Comblée par leurs transactions, la Moire usa de la sorcellerie, attirant un morceau de métal d’un des cadavres composant le charnier à ses pieds, puis déforma le métal lui faisant prendre la forme d’un anneau avant d’inscrire des runes. Offrant le présent à la sorcière, la Moire démontra une forme de reconnaissance envers Anne. Elle prêta serment de lui venir en aide un jour. En brisant cet anneau et en réclamant un service, la Moire jura d’accomplir sa requête, mais cela était à usage unique.
Anne accepta le présent, connaissant la rareté d’une telle offre.
- Nombreux sont les sorciers qui auraient sacrifié leur vie ou la vie des autres pour obtenir un tel don.
Ironisa t-elle.
La Moire sourde à son sarcasme répondit, sans détour, qu’un de ses congénères était venu et lui avait signé un pacte de sang avec elle. Il lui avait offert ses “fidèles” contre ses services et son savoir.

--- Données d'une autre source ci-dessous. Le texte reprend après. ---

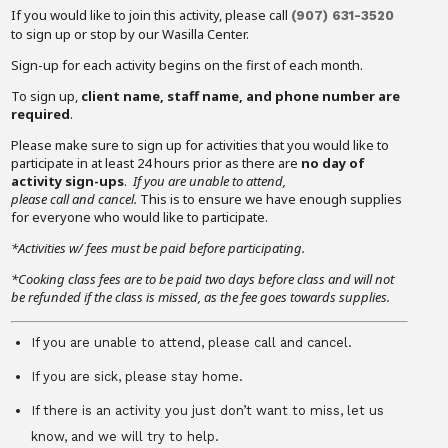
If you would like to join this activity, please call
(907)
631-3520
to sign up or stop by our Wasilla Center.
Sign-up for each activity begins on the first of each month.
To sign up,
client name, staff name, and phone number are
required
.
Please make sure to sign up for activities that you would like to
participate in at least 24 hours prior as there are
no day of
activity sign-ups
.
If you are unable to attend,
please call and cancel.
This is to ensure we have enough supplies
for everyone who would like to participate.
*Activities w/ fees must be paid before participating.
*Cooking class fees are to be paid two days before class and will not
be refunded if the class is missed, as the fee goes towards supplies.
If you are unable to attend, please call and cancel.
If you are sick, please stay home.
If there is an activity you just don’t want to miss, let us
know, and we will try to help.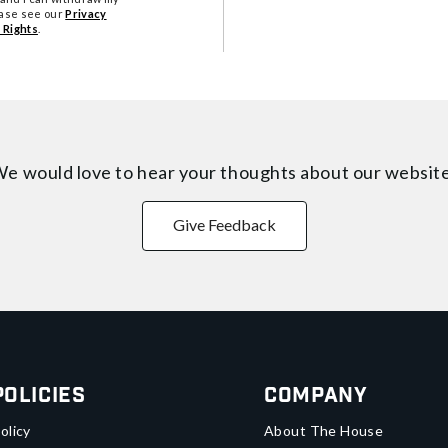
ease see our
Privacy
 Rights
.
e would love to hear your thoughts about
our websit
Give Feedback
Policies
Company
olicy
About The House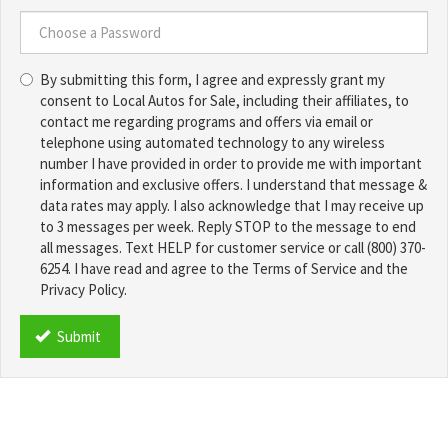
Choose
a
Username
Choose
*
By submitting this form, I agree and expressly grant my
a
consent to Local Autos for Sale, including their affiliates, to
Password
contact me regarding programs and offers via email or
*
telephone using automated technology to any wireless
number I have provided in order to provide me with important
information and exclusive offers. I understand that message &
data rates may apply. I also acknowledge that I may receive up
to 3 messages per week. Reply STOP to the message to end
all messages. Text HELP for customer service or call (800) 370-
6254. I have read and agree to the Terms of Service and the
Privacy Policy.
TCPA
*
Submit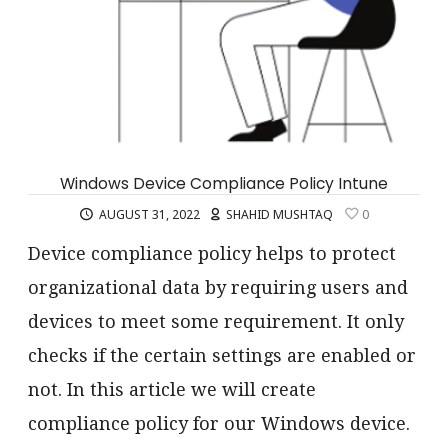
Windows Device Compliance Policy Intune
AUGUST 31, 2022
SHAHID MUSHTAQ
0
Device compliance policy helps to protect
organizational data by requiring users and
devices to meet some requirement. It only
checks if the certain settings are enabled or
not. In this article we will create
compliance policy for our Windows device.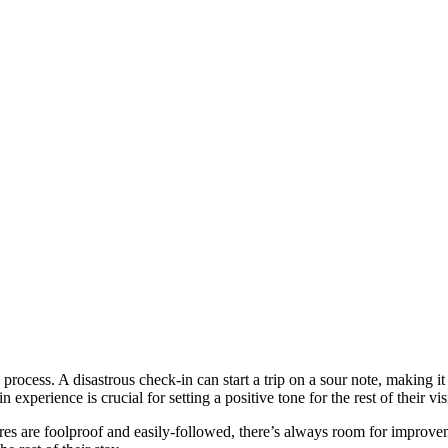
 process. A disastrous check-in can start a trip on a sour note, making it 
xperience is crucial for setting a positive tone for the rest of their visi
es are foolproof and easily-followed, there’s always room for improveme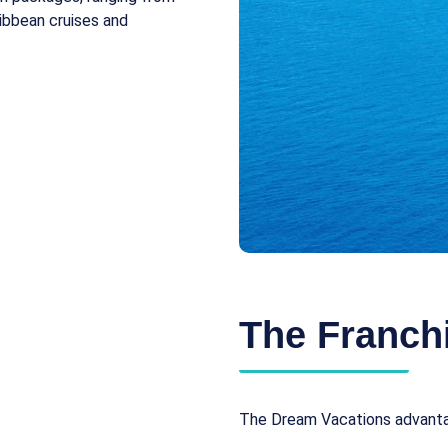
ibbean cruises and
The Franchi
The Dream Vacations advantag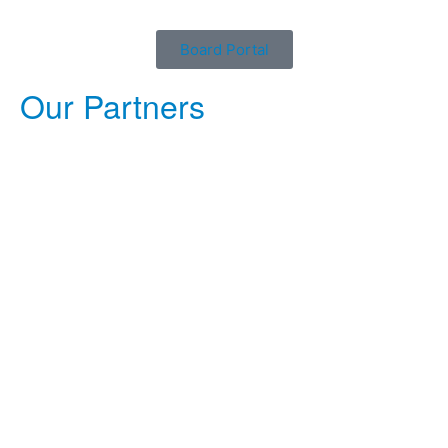
Board Portal
Our Partners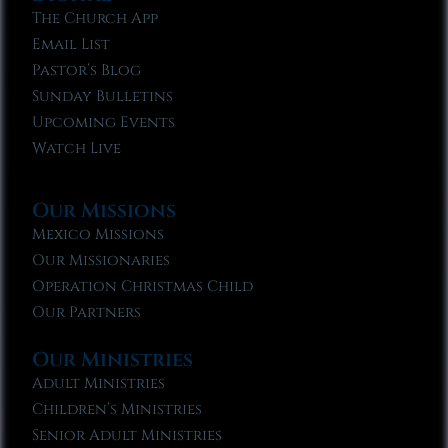
The Church App
Email List
Pastor’s Blog
Sunday Bulletins
Upcoming Events
Watch Live
Our Missions
Mexico Missions
Our Missionaries
Operation Christmas Child
Our Partners
Our Ministries
Adult Ministries
Children’s Ministries
Senior Adult Ministries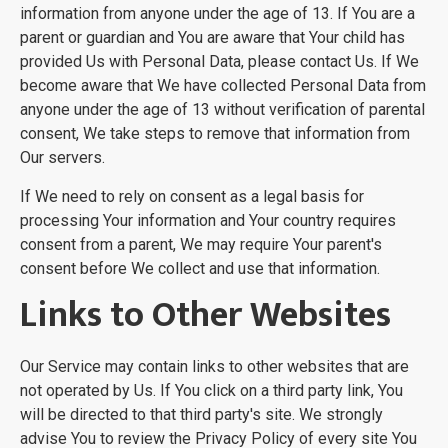
information from anyone under the age of 13. If You are a
parent or guardian and You are aware that Your child has
provided Us with Personal Data, please contact Us. If We
become aware that We have collected Personal Data from
anyone under the age of 13 without verification of parental
consent, We take steps to remove that information from
Our servers.
If We need to rely on consent as a legal basis for
processing Your information and Your country requires
consent from a parent, We may require Your parent's
consent before We collect and use that information.
Links to Other Websites
Our Service may contain links to other websites that are
not operated by Us. If You click on a third party link, You
will be directed to that third party's site. We strongly
advise You to review the Privacy Policy of every site You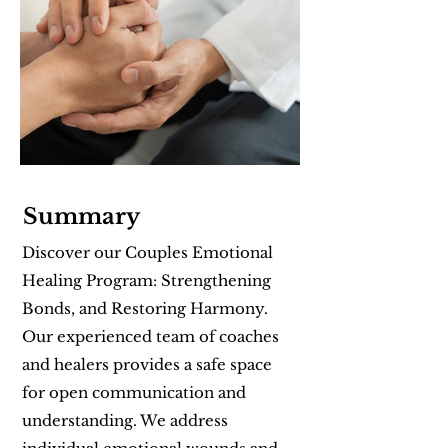
Summary
Discover our Couples Emotional
Healing Program: Strengthening
Bonds, and Restoring Harmony.
Our experienced team of coaches
and healers provides a safe space
for open communication and
understanding. We address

À ces mots, curiosité et craintes naquirent dans l’esprit de la sorcière. Anne demanda, faussement innocemment, qu’elle était son prédécesseur. La Moire, dépourvue de vice, resta aveugle à la sournoiserie de la sorcière, et donna un nom.
Sortant de l’antre de la Moire, Anne occulta les lieux aux yeux des humains, s’acquittant avec précision et ferveur de son serment.

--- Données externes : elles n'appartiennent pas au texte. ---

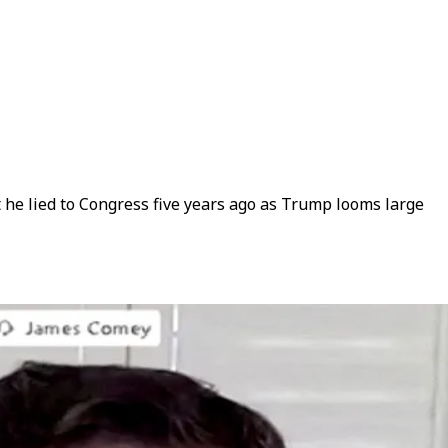
t he lied to Congress five years ago as Trump looms large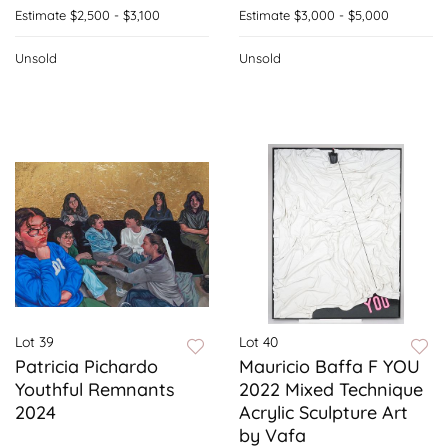
Estimate
$2,500 - $3,100
Estimate
$3,000 - $5,000
Unsold
Unsold
Lot 39
Lot 40
Patricia Pichardo
Mauricio Baffa F YOU
Youthful Remnants
2022 Mixed Technique
2024
Acrylic Sculpture Art
by Vafa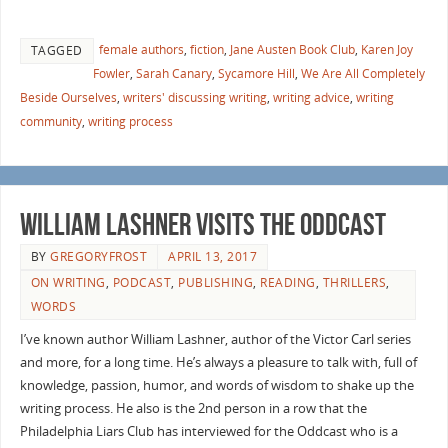
female authors
,
fiction
,
Jane Austen Book Club
,
Karen Joy
TAGGED
Fowler
,
Sarah Canary
,
Sycamore Hill
,
We Are All Completely
Beside Ourselves
,
writers' discussing writing
,
writing advice
,
writing
community
,
writing process
William Lashner visits the Oddcast
BY
GREGORYFROST
APRIL 13, 2017
ON WRITING
,
PODCAST
,
PUBLISHING
,
READING
,
THRILLERS
,
WORDS
I’ve known author William Lashner, author of the Victor Carl series
and more, for a long time. He’s always a pleasure to talk with, full of
knowledge, passion, humor, and words of wisdom to shake up the
writing process. He also is the 2nd person in a row that the
Philadelphia Liars Club has interviewed for the Oddcast who is a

Finissant sa tâche, Anne appela Lucien.
- Anne ? ... Quelle bonne nouvelle as-tu pour moi ?
Marmonna le Felix, se réveillant difficilement.
- Je viens de sortir d’une chasse. J’ai un nom pour toi.
- Continue.
- Noan Guiraud.
Lucien ne répondit pas. Son silence témoignait de son intérêt.
Le Felix soupira. Il ne connaissait que trop bien ce nom. Le silence insistant du sorcier invita la Cornélia à continuer.